15 In plaats dat gij zoudt zeggen: Indien de Heere wil, en wij leven zullen, zo zullen wij dit of dat doen.

16 Maar nu roemt gij in uw hoogmoed; alle zodanige roem is boos.

17 Wie dan weet goed te doen, en niet doet, dien is het zonde.

1 Donde vêm as guerras, e donde vêm as contendas entre vós? não vêm, porventura, disto, dos vossos deleites que combatem nos vossos membros?

2 Cobiçais, e não possuis; matais e invejais e não podeis alcançar; contendeis e fazeis guerras. Não tendes, porque não pedis;

3 pedis, e não recebeis, porque pedis erradamente, a fim de o despenderdes em vossos deleites.

4 Adúlteros, não sabeis que a amizade do mundo é inimizade contra Deus? Aquele, pois, que quiser ser amigo do mundo, constitui-se inimigo de Deus.

5 Acaso julgais que é em vão que a Escritura diz: Com zelos anela por nós o Espírito que ele fez habitar em nós?

6 Porém dá maior graça, pelo que também diz: Deus resiste aos orgulhosos e dá graça aos humildes.

7 Sujeitai-vos, pois, a Deus; mas resisti ao Diabo, e ele fugirá de vós.

8 Chegai-vos para Deus, e ele se chegará para vós. Lavai, pecadores, as mãos, e, vós de espírito vacilante, purificai os corações.

9 Afligi-vos, pranteai e chorai; converta-se o vosso riso em pranto, e a vossa alegria em tristeza.

10 Humilhai-vos diante do Senhor, e ele vos exaltará.

11 Irmãos, não faleis mal uns dos outros. Aquele que fala mal dum irmão, ou julga a seu irmão, fala contra a Lei, e julga a Lei; mas se julgas a Lei, não és mais observador da Lei, mas juiz.

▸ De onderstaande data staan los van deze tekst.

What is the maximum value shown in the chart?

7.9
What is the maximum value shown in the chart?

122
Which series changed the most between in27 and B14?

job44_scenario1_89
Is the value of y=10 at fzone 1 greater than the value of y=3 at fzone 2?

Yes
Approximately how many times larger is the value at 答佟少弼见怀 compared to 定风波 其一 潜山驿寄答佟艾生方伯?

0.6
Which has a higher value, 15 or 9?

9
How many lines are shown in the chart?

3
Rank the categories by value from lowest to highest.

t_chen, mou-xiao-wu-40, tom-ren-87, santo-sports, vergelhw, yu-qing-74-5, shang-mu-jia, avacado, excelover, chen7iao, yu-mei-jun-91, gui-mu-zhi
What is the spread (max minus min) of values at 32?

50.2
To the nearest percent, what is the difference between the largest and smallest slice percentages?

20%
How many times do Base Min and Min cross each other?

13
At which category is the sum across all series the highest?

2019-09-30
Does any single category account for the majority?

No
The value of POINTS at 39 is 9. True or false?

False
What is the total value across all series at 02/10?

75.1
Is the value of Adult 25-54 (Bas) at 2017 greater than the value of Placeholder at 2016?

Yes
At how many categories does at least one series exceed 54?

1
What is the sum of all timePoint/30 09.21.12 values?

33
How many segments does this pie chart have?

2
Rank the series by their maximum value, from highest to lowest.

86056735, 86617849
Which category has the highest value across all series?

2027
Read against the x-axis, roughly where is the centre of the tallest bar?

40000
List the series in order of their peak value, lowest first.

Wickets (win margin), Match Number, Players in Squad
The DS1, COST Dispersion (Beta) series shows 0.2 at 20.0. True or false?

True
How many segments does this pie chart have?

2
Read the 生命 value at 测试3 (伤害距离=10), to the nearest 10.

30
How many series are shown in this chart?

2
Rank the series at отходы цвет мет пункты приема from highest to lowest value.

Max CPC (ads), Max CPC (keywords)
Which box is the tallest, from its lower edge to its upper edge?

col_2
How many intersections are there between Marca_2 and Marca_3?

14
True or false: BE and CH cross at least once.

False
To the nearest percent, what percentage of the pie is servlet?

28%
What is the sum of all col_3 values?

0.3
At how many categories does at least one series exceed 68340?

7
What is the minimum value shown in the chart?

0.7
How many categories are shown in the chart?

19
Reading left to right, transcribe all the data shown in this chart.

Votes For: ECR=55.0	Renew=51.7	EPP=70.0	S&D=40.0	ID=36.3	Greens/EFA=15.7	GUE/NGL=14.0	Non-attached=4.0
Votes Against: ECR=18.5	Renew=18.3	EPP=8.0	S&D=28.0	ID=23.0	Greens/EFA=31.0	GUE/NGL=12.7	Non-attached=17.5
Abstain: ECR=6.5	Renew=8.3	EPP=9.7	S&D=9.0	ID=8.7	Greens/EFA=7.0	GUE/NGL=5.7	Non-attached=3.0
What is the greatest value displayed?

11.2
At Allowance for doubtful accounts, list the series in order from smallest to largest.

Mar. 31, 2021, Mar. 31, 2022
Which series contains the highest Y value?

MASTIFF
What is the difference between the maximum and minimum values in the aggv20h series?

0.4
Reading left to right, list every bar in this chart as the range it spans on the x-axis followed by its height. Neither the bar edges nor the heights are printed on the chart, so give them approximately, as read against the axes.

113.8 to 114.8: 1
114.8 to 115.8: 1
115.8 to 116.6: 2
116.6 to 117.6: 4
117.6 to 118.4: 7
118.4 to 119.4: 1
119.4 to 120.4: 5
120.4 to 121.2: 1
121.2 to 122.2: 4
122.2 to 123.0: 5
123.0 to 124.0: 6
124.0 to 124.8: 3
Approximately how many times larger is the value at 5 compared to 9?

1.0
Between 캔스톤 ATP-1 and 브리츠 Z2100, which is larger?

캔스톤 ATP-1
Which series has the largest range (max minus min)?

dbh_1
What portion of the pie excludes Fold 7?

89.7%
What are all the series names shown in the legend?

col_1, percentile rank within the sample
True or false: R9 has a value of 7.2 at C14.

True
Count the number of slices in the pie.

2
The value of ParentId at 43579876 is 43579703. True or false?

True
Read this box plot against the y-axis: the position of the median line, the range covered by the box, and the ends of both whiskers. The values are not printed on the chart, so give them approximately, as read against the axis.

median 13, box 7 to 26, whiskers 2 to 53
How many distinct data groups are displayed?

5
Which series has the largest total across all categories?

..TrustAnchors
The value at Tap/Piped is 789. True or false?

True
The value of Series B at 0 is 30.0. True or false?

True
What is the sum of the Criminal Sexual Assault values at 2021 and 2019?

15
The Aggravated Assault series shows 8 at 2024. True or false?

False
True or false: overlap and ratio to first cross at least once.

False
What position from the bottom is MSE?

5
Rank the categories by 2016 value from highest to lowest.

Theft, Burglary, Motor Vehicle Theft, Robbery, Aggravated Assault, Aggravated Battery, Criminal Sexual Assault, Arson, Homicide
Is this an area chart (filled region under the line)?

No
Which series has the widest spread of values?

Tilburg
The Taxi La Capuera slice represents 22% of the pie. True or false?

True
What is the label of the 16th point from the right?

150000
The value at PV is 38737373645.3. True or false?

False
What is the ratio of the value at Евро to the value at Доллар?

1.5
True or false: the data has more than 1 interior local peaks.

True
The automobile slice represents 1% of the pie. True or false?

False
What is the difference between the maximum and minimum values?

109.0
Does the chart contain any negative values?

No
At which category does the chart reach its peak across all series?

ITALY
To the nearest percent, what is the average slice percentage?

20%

12 Um só é o Legislador e o Juiz, aquele que pode salvar e destruir; tu, porém, quem és que julgas ao teu próximo?

13 Eia agora, vós que dizeis: Hoje ou amanhã iremos a tal cidade, ali passaremos um ano, negociaremos e ganharemos;

14 vós não sabeis o que sucederá amanhã. Que é a vossa vida? Pois nada mais sois que um vapor que aparece por um pouco, e logo se desvanece;

15 em vez de dizerdes: Se o Senhor quiser, viveremos, e faremos isto ou aquilo.

16 Agora, porém, vos jactais das vossas presunções; toda a jactância tal como esta é maligna.

17 Portanto para quem sabe fazer o bem, e não o faz, para esse é pecado.